Washington D.C., Aug 6, 2018 / 13:00 pm
A former member of the Pontifical Commission for the Protection of Minors has said that proposals made by Cardinal Donald Wuerl in the wake of the Theodore McCarrick scandal do not go far enough.
Marie Collins, who is herself a survivor of clerical abuse, also said that the actions taken by Church leaders thus far in response to the McCarrick allegations, are not sufficient to resolve the problem.
On August 3, Cardinal Wuerl released a “pastoral reflection” on the McCarrick crisis. In it, the Archbishop of Washington, D.C., noted it was “particularly disheartening” that the Church had already been through the pain and trauma of addressing sexual abuse and episcopal failures in 2002, but quoted St. John Paul II, saying “We must be confident that this time of trial will bring a purification of the entire Catholic community.” He also pointed out that earlier work by U.S. bishops, including the Dallas Charter, could be revisited and built upon.
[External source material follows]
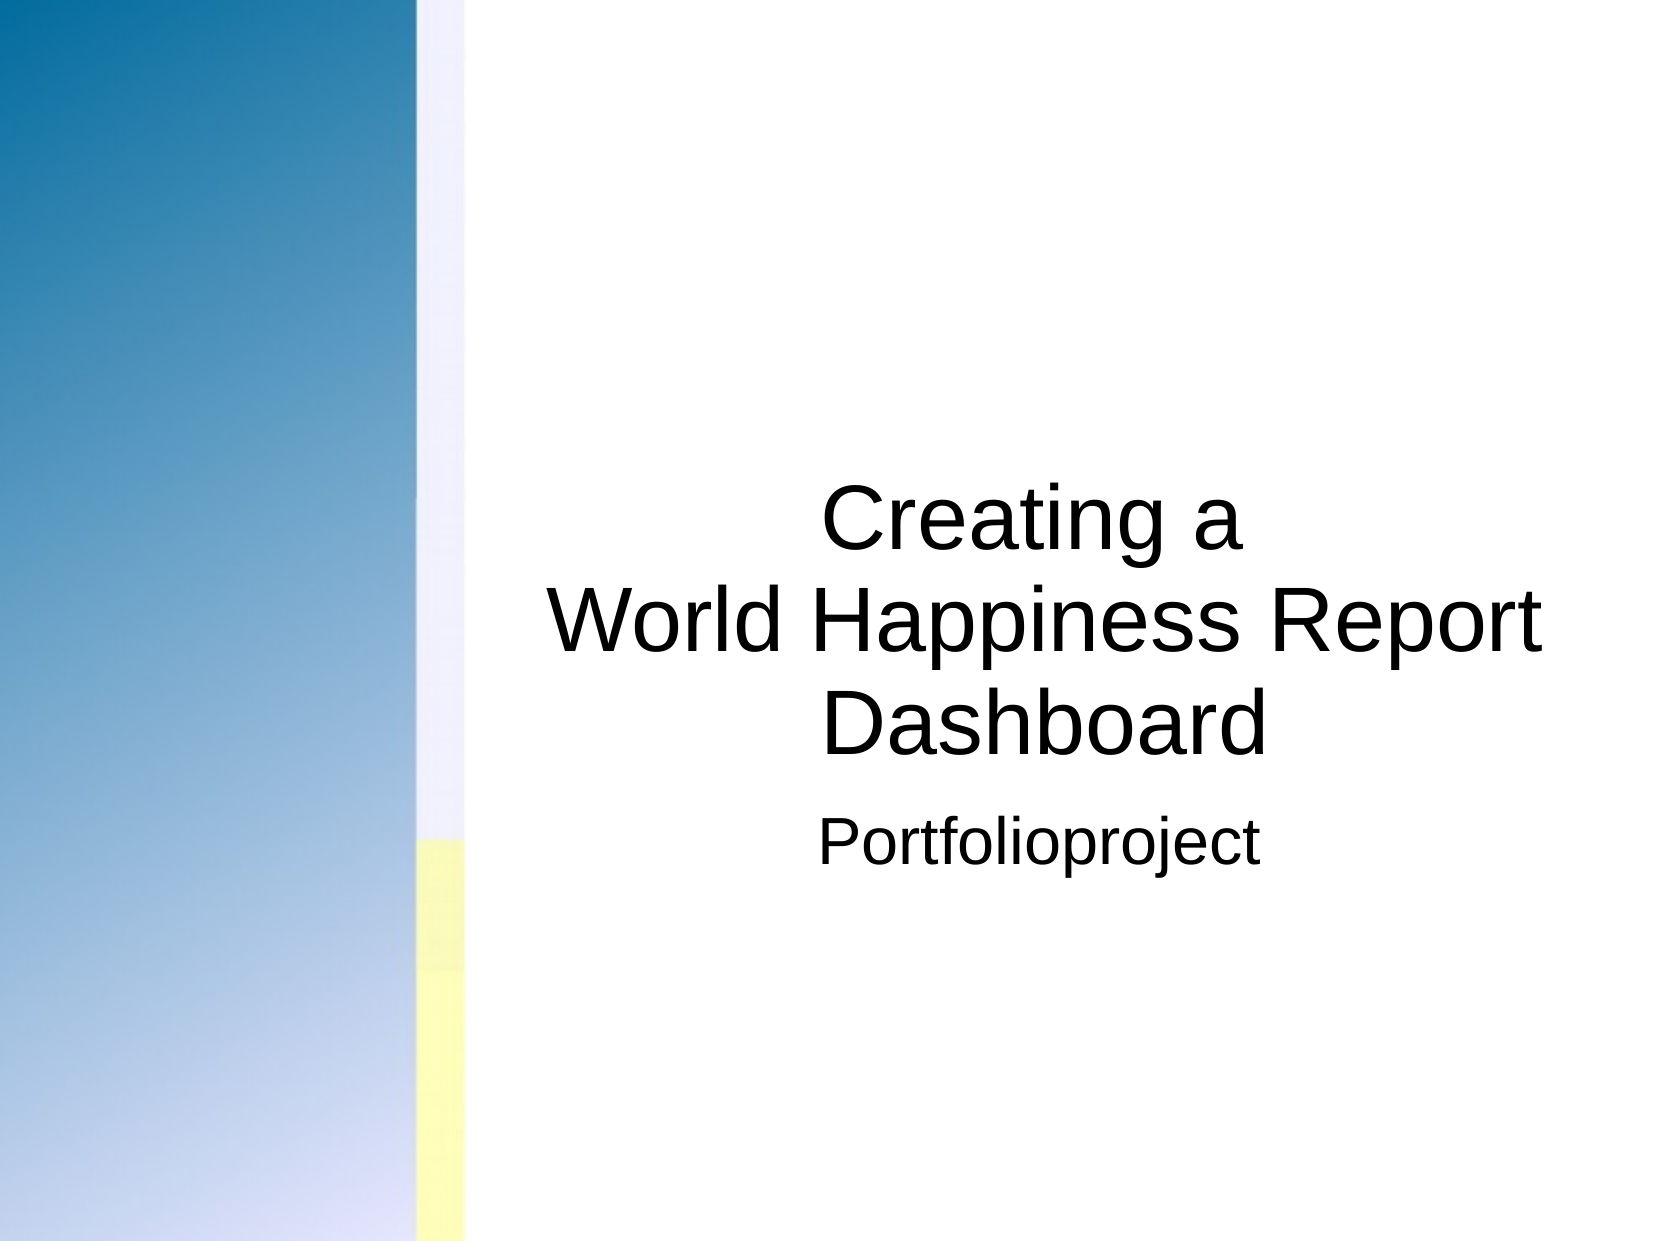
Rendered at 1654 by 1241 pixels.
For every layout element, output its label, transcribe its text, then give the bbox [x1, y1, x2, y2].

title Creating a World Happiness Report Dashboard [507, 466, 1583, 774]
subtitle Portfolioproject [507, 673, 1571, 1010]
picture [0, 0, 466, 1241]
In response, Marie Collins told CNA that Cardinal Wuerl “speaks as if the issue had already been addressed when we know this is not the case.”
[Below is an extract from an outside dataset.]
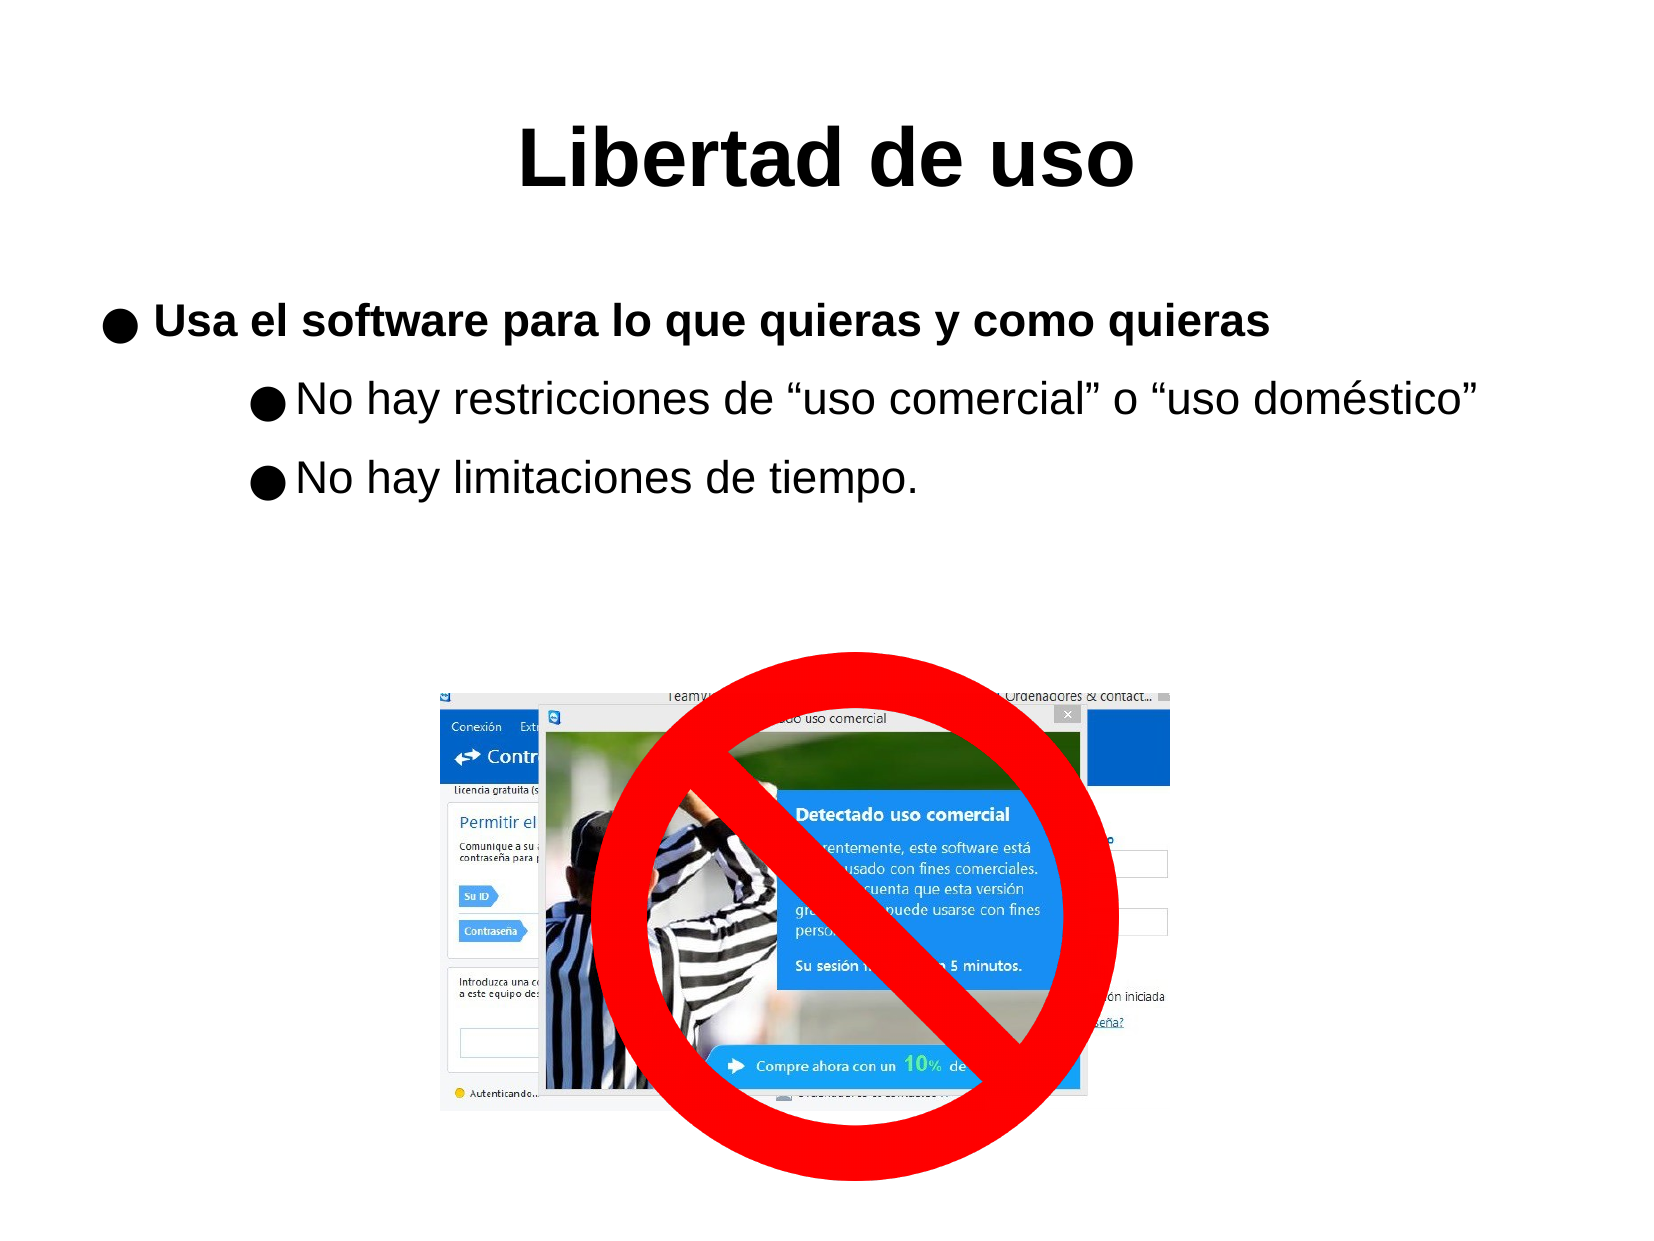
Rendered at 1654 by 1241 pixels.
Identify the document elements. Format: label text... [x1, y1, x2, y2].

picture [440, 652, 1170, 1181]
text_box Libertad de uso [82, 49, 1571, 257]
text_box Usa el software para lo que quieras y como quieras No hay restricciones de “uso comercial” o “uso doméstico” No hay limitaciones de tiempo. [82, 290, 1571, 1010]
Cardinal Wuerl’s reflection also praised Pope Francis for his “strong and decisive” response to the McCarrick allegations, calling it an example to follow.
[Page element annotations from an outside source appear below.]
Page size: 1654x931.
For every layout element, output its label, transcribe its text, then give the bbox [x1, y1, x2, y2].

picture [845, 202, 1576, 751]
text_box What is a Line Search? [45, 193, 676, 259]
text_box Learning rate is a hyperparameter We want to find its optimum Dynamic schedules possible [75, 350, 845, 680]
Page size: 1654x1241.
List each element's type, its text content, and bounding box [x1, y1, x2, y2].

On July 28, the pope accepted McCarrick’s resignation from the college of cardinals and directed him to live in “seclusion, prayer, and penance” pending the outcome of a canonical process. This followed the similar acceptance by the pope of the resignations of five Chilean bishops in the wake of the abuse scandal still unfolding in that country.
Collins, who resigned from the Pontifical Commission for the Protection of Minors in March 2017, said that episcopal resignations were no substitute for a proper determination of guilt and formal punishment following a canonical trail. She said that allowing bishops to effectively remove themselves following public scandal was not a credible means of resolving the crisis.
“Asking for resignations is not the same thing as having a proper, transparent, penal process,” she said, “no proper structure has been put in place to hold bishops or religious leaders to account.”